Working data →

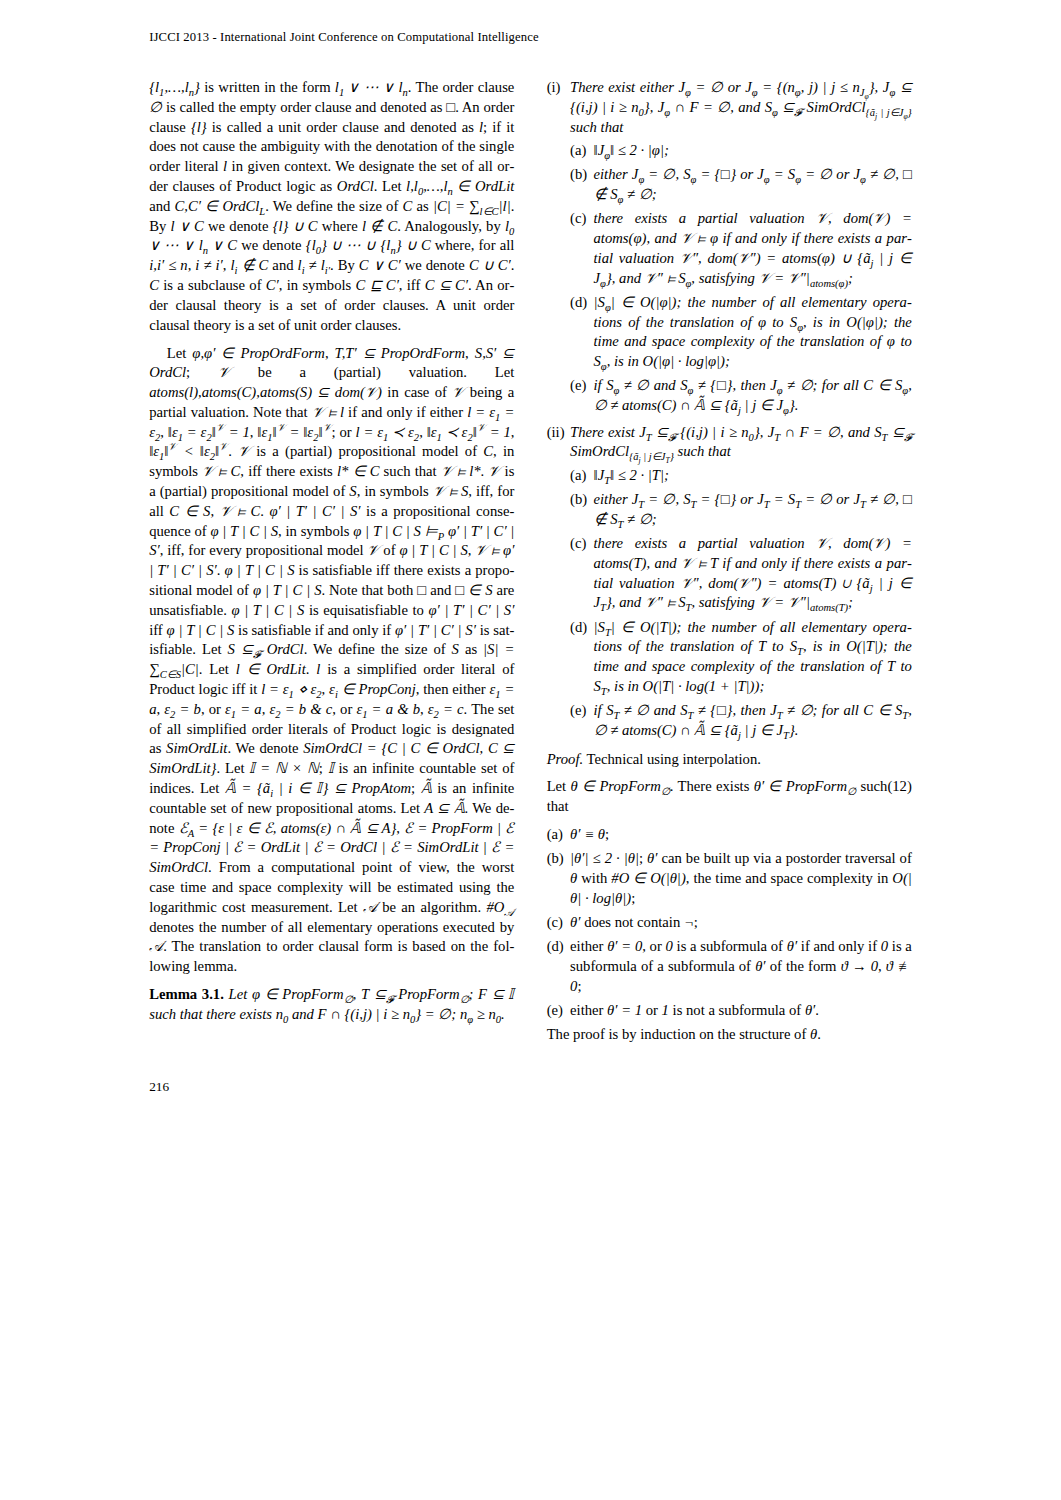IJCCI 2013 - International Joint Conference on Computational Intelligence
{l1,…,ln} is written in the form l1 ∨ ⋯ ∨ ln. The order clause ∅ is called the empty order clause and denoted as □. An order clause {l} is called a unit order clause and denoted as l; if it does not cause the ambiguity with the denotation of the single order literal l in given context. We designate the set of all order clauses of Product logic as OrdCl. Let l,l0,…,ln ∈ OrdLit and C,C′ ∈ OrdClL. We define the size of C as |C| = ∑l∈C|l|. By l ∨ C we denote {l} ∪ C where l ∉ C. Analogously, by l0 ∨ ⋯ ∨ ln ∨ C we denote {l0} ∪ ⋯ ∪ {ln} ∪ C where, for all i,i′ ≤ n, i ≠ i′, li ∉ C and li ≠ li′. By C ∨ C′ we denote C ∪ C′. C is a subclause of C′, in symbols C ⊑ C′, iff C ⊆ C′. An order clausal theory is a set of order clauses. A unit order clausal theory is a set of unit order clauses.
Let φ,φ′ ∈ PropOrdForm, T,T′ ⊆ PropOrdForm, S,S′ ⊆ OrdCl; 𝒱 be a (partial) valuation. Let atoms(l),atoms(C),atoms(S) ⊆ dom(𝒱) in case of 𝒱 being a partial valuation. Note that 𝒱 ⊨ l if and only if either l = ε1 = ε2, ‖ε1 = ε2‖𝒱 = 1, ‖ε1‖𝒱 = ‖ε2‖𝒱; or l = ε1 ≺ ε2, ‖ε1 ≺ ε2‖𝒱 = 1, ‖ε1‖𝒱 < ‖ε2‖𝒱. 𝒱 is a (partial) propositional model of C, in symbols 𝒱 ⊨ C, iff there exists l* ∈ C such that 𝒱 ⊨ l*. 𝒱 is a (partial) propositional model of S, in symbols 𝒱 ⊨ S, iff, for all C ∈ S, 𝒱 ⊨ C. φ′ | T′ | C′ | S′ is a propositional consequence of φ | T | C | S, in symbols φ | T | C | S ⊨P φ′ | T′ | C′ | S′, iff, for every propositional model 𝒱 of φ | T | C | S, 𝒱 ⊨ φ′ | T′ | C′ | S′. φ | T | C | S is satisfiable iff there exists a propositional model of φ | T | C | S. Note that both □ and □ ∈ S are unsatisfiable. φ | T | C | S is equisatisfiable to φ′ | T′ | C′ | S′ iff φ | T | C | S is satisfiable if and only if φ′ | T′ | C′ | S′ is satisfiable. Let S ⊆𝓕 OrdCl. We define the size of S as |S| = ∑C∈S|C|. Let l ∈ OrdLit. l is a simplified order literal of Product logic iff it l = ε1 ⋄ ε2, εi ∈ PropConj, then either ε1 = a, ε2 = b, or ε1 = a, ε2 = b & c, or ε1 = a & b, ε2 = c. The set of all simplified order literals of Product logic is designated as SimOrdLit. We denote SimOrdCl = {C | C ∈ OrdCl, C ⊆ SimOrdLit}. Let 𝕀 = ℕ × ℕ; 𝕀 is an infinite countable set of indices. Let 𝔸̃ = {ãi | i ∈ 𝕀} ⊆ PropAtom; 𝔸̃ is an infinite countable set of new propositional atoms. Let A ⊆ 𝔸̃. We denote ℰA = {ε | ε ∈ ℰ, atoms(ε) ∩ 𝔸̃ ⊆ A}, ℰ = PropForm | ℰ = PropConj | ℰ = OrdLit | ℰ = OrdCl | ℰ = SimOrdLit | ℰ = SimOrdCl. From a computational point of view, the worst case time and space complexity will be estimated using the logarithmic cost measurement. Let 𝒜 be an algorithm. #O𝒜 denotes the number of all elementary operations executed by 𝒜. The translation to order clausal form is based on the following lemma.
Lemma 3.1. Let φ ∈ PropForm∅, T ⊆𝓕 PropForm∅; F ⊆ 𝕀 such that there exists n0 and F ∩ {(i,j) | i ≥ n0} = ∅; nφ ≥ n0.
(i) There exist either Jφ = ∅ or Jφ = {(nφ, j) | j ≤ nJφ}, Jφ ⊆ {(i,j) | i ≥ n0}, Jφ ∩ F = ∅, and Sφ ⊆𝓕 SimOrdCl{ãj | j∈Jφ} such that
(a) ‖Jφ‖ ≤ 2 · |φ|;
(b) either Jφ = ∅, Sφ = {□} or Jφ = Sφ = ∅ or Jφ ≠ ∅, □ ∉ Sφ ≠ ∅;
(c) there exists a partial valuation 𝒱, dom(𝒱) = atoms(φ), and 𝒱 ⊨ φ if and only if there exists a partial valuation 𝒱″, dom(𝒱″) = atoms(φ) ∪ {ãj | j ∈ Jφ}, and 𝒱″ ⊨ Sφ, satisfying 𝒱 = 𝒱″|atoms(φ);
(d) |Sφ| ∈ O(|φ|); the number of all elementary operations of the translation of φ to Sφ, is in O(|φ|); the time and space complexity of the translation of φ to Sφ, is in O(|φ| · log|φ|);
(e) if Sφ ≠ ∅ and Sφ ≠ {□}, then Jφ ≠ ∅; for all C ∈ Sφ, ∅ ≠ atoms(C) ∩ 𝔸̃ ⊆ {ãj | j ∈ Jφ}.
(ii) There exist JT ⊆𝓕 {(i,j) | i ≥ n0}, JT ∩ F = ∅, and ST ⊆𝓕 SimOrdCl{ãj | j∈JT} such that
(a) ‖JT‖ ≤ 2 · |T|;
(b) either JT = ∅, ST = {□} or JT = ST = ∅ or JT ≠ ∅, □ ∉ ST ≠ ∅;
(c) there exists a partial valuation 𝒱, dom(𝒱) = atoms(T), and 𝒱 ⊨ T if and only if there exists a partial valuation 𝒱″, dom(𝒱″) = atoms(T) ∪ {ãj | j ∈ JT}, and 𝒱″ ⊨ ST, satisfying 𝒱 = 𝒱″|atoms(T);
(d) |ST| ∈ O(|T|); the number of all elementary operations of the translation of T to ST, is in O(|T|); the time and space complexity of the translation of T to ST, is in O(|T| · log(1 + |T|));
(e) if ST ≠ ∅ and ST ≠ {□}, then JT ≠ ∅; for all C ∈ ST, ∅ ≠ atoms(C) ∩ 𝔸̃ ⊆ {ãj | j ∈ JT}.
Proof. Technical using interpolation.
Let θ ∈ PropForm∅. There exists θ′ ∈ (12) PropForm∅ such that
(a) θ′ ≡ θ;
(b) |θ′| ≤ 2 · |θ|; θ′ can be built up via a postorder traversal of θ with #O ∈ O(|θ|), the time and space complexity in O(|θ| · log|θ|);
(c) θ′ does not contain ¬;
(d) either θ′ = 0, or 0 is a subformula of θ′ if and only if 0 is a subformula of a subformula of θ′ of the form ϑ → 0, ϑ ≢ 0;
(e) either θ′ = 1 or 1 is not a subformula of θ′.
The proof is by induction on the structure of θ.
216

Prompt →
Wherever a line holds the word "with", copy that line out of the entries above.

Output of the task →
{l1,…,ln} is written in the form l1 ∨ ⋯ ∨ ln. The order clause ∅ is called the empty order clause and denoted as □. An order clause {l} is called a unit order clause and denoted as l; if it does not cause the ambiguity with the denotation of the single order literal l in given context. We designate the set of all order clauses of Product logic as OrdCl. Let l,l0,…,ln ∈ OrdLit and C,C′ ∈ OrdClL. We define the size of C as |C| = ∑l∈C|l|. By l ∨ C we denote {l} ∪ C where l ∉ C. Analogously, by l0 ∨ ⋯ ∨ ln ∨ C we denote {l0} ∪ ⋯ ∪ {ln} ∪ C where, for all i,i′ ≤ n, i ≠ i′, li ∉ C and li ≠ li′. By C ∨ C′ we denote C ∪ C′. C is a subclause of C′, in symbols C ⊑ C′, iff C ⊆ C′. An order clausal theory is a set of order clauses. A unit order clausal theory is a set of unit order clauses.
(b) |θ′| ≤ 2 · |θ|; θ′ can be built up via a postorder traversal of θ with #O ∈ O(|θ|), the time and space complexity in O(|θ| · log|θ|);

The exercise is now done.